Je ne raconterai pas ici les détails de l’inauguration qui a eu lieu le 11 novembre dernier avec beaucoup d’éclat, car les journaux canadiens ont dû les publier. Qu’il me suffise de dire que le Chargé d’affaires d’Angleterre qui se trouvait au banquet de circonstance, a annoncé qu’il avait reçu ordre de son gouvernement de prendre l’établissement sous sa protection. M. Colin avec qui j’ai conversé longuement, va passer l’hiver à Rome. Il a été très malade et il ne fait que commencer à sortir. Il prend cependant du mieux tous les jours et tout fait espérer son prompt rétablissement.

Depuis que l’Italie s’est rangée du côté de l’Allemagne en se joignant à la triple alliance, tout ce qui touche son organisation militaire ne peut manquer d’intéresser les amis de la France. Je n’ai certes pas la prétention d’avoir étudié le mécanisme et l’organisation de l’armée italienne dans le peu de temps que j’ai passé en Italie, mais j’ai cependant observé autant qu’il m’a été possible de le faire. Il est généralement admis que les Piémontais font de bons soldats, mais il n’en est pas ainsi des Siciliens et des Italiens du Midi qui peuvent être très braves individuellement, mais qui sont parfaitement incapables d’être disciplinés. Les régiments que j’ai vu défiler n’avaient pas une apparence très formidable, il faut l’avouer ; mais dans la question de bravoure et de valeur personnelles, on sait que ce n’est ni l’uniforme ni la raideur automatique des mouvements qui font les bons soldats. Les officiers que l’on rencontre à chaque pas, dans la rue et dans les restaurants, sont un peu vêtus comme des brigands d’opéra-comique, enveloppés comme il le sont continuellement, dans d’immenses manteaux grisâtres, couleur de muraille, comme aurait dit Ponson du Terrail.
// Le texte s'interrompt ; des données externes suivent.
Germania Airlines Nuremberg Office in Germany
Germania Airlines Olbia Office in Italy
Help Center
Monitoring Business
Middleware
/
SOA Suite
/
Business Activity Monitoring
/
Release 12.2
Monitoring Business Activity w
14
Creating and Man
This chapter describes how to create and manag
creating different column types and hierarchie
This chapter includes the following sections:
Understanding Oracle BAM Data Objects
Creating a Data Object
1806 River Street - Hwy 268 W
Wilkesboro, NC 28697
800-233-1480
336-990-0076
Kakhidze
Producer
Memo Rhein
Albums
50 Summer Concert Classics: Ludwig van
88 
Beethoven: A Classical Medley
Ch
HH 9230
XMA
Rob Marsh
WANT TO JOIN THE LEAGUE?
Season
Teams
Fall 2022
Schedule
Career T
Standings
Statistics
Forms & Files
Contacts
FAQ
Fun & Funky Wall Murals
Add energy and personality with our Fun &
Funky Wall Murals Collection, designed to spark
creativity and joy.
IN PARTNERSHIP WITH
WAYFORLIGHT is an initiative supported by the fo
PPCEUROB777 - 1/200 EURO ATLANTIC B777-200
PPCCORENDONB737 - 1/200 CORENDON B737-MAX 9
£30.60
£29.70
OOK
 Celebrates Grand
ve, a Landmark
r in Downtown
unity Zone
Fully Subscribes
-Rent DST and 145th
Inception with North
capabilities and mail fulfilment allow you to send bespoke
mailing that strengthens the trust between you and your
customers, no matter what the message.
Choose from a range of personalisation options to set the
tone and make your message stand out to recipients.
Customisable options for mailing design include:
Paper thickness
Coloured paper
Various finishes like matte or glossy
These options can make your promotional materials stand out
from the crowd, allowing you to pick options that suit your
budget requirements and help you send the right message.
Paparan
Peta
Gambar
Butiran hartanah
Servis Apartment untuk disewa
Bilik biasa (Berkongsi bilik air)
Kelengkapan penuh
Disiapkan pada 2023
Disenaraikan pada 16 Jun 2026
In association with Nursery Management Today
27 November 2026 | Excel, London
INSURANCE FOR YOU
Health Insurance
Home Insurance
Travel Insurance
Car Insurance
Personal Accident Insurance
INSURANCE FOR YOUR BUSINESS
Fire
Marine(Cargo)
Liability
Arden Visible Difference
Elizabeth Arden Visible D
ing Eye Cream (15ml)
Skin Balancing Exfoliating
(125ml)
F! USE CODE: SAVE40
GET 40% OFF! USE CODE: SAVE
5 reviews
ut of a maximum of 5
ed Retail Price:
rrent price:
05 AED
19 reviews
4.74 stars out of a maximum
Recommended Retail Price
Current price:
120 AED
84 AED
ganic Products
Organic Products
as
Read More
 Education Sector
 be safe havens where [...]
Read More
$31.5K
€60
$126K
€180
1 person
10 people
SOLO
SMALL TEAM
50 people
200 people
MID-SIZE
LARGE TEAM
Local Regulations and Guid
Cette présence continuelle des officiers dans les rues, rappelle malheureusement un peu les officiers français avant la guerre de 1870, car il est élémentaire qu’un godelureau en uniforme qui se ballade sur l’asphalte pour lorgner les jolies femmes, ne peut pas en même temps étudier sérieusement tous les détails et toutes les difficultés techniques du métier du soldat d’aujourd’hui. Aussi en France, est-ce un peu par hasard que l’on aperçoit un képi d’officier dans les rues, car tout le monde travaille sans relâche depuis le général jusqu’au plus humble pioupiou. L’Italie n’en est pas encore évidemment arrivée là, et son armée, pour le moment, ne pourrait servir qu’à faire une bien faible diversion en cas d’une guerre européenne.

Chacun sait que l’Italie en général a la réputation de produire plus de mendiants que n’importe quel autre pays du monde. Si c’est vrai pour Naples et pour la Sicile, ce n’est certainement pas vrai pour Rome et pour les grandes villes du Nord de l’Italie. Je n’ai pas vu plus de mendiants à Rome, à Florence, à Venise, à Turin et à Gènes, qu’on en voit généralement à Montréal ou dans n’importe quelle ville du Canada. Et au point de vue de la propreté des rues, du système des voitures publiques et surtout de la perfection du service des tramways, Montréal pourrait avec le plus grand avantage prendre et suivre l’exemple de plus d’une grande ville italienne.

Le trajet de Rome à Naples est fort intéressant et doit toujours être fait de jour par le touriste qui veut se rendre compte du pays qu’il visite, sous tous ses aspects. Au sortir de Rome on laisse d’abord à gauche les montagnes de la Sabine et à droite un aqueduc antique et la campagne romaine parsemée de ruines. Le pays qui est d’abord désert change tout à coup, au-delà d’une tranchée rocheuse, et la végétation reparaît dans toute sa splendeur méridionale. On passe Vélètre, Ceprano, Capoue, Caserte, Maddoloni, et après cinq heures de chemin de fer on aperçoit enfin, au Sud, le Vésuve couronné de son panache de fumée, avant d’arriver dans la plus grande, la plus peuplée, la plus bruyante et la plus curieuse des villes d’Italie.